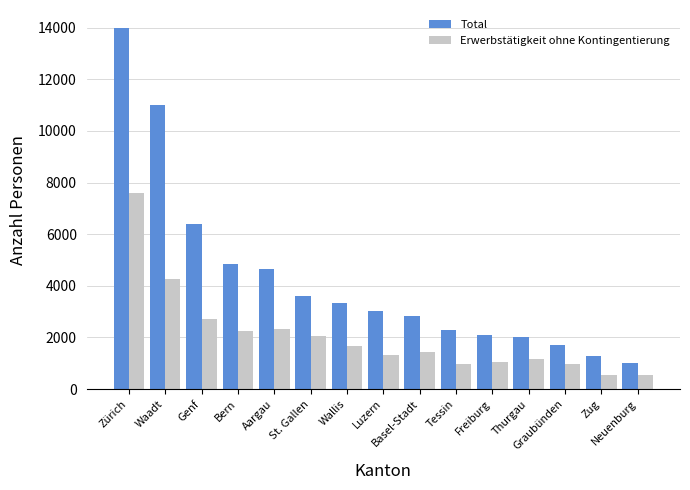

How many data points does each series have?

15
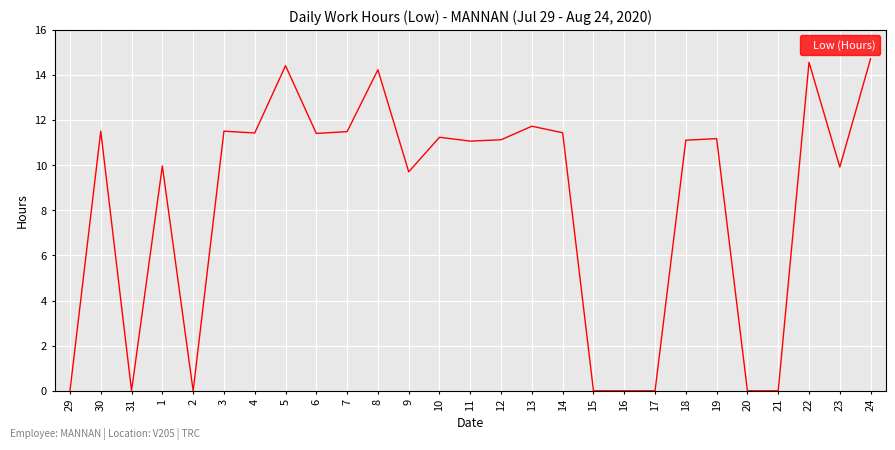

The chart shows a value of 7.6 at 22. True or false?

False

┄┄┄┄┄┄┄┄┄┄

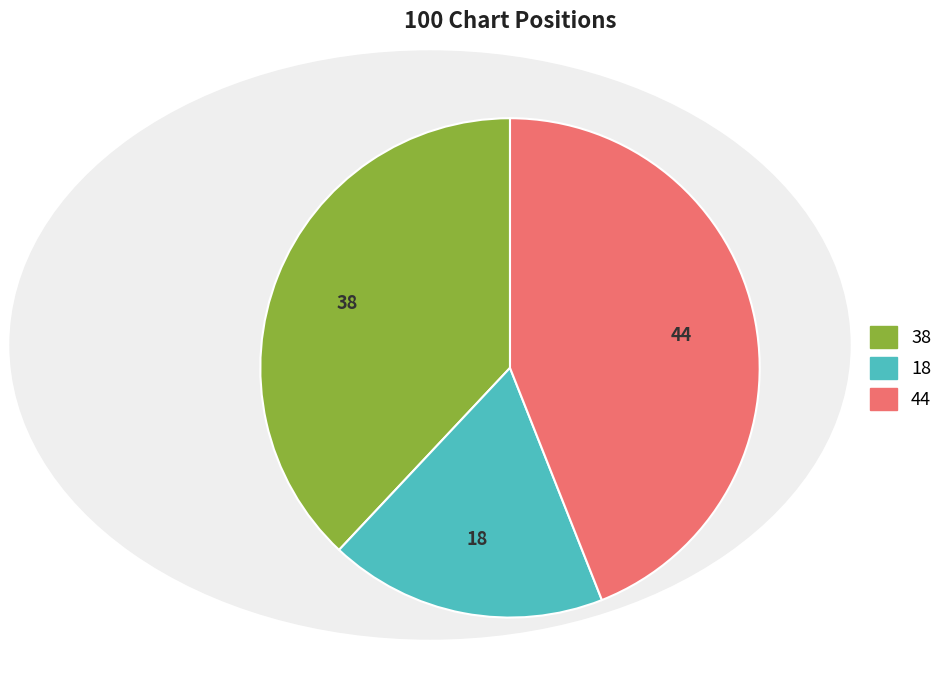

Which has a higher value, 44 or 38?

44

┄┄┄┄┄┄┄┄┄┄

EXERCISE AIM
Begin at the line of the data that has "How many data points does each series have?" and stop after the line that has "The chart shows". Give only those lines again with "data points" swapped for "values", everything else unchanged and the pictures left out.

TASK SOLUTION
How many values does each series have?

15

The chart shows a value of 7.6 at 22. True or false?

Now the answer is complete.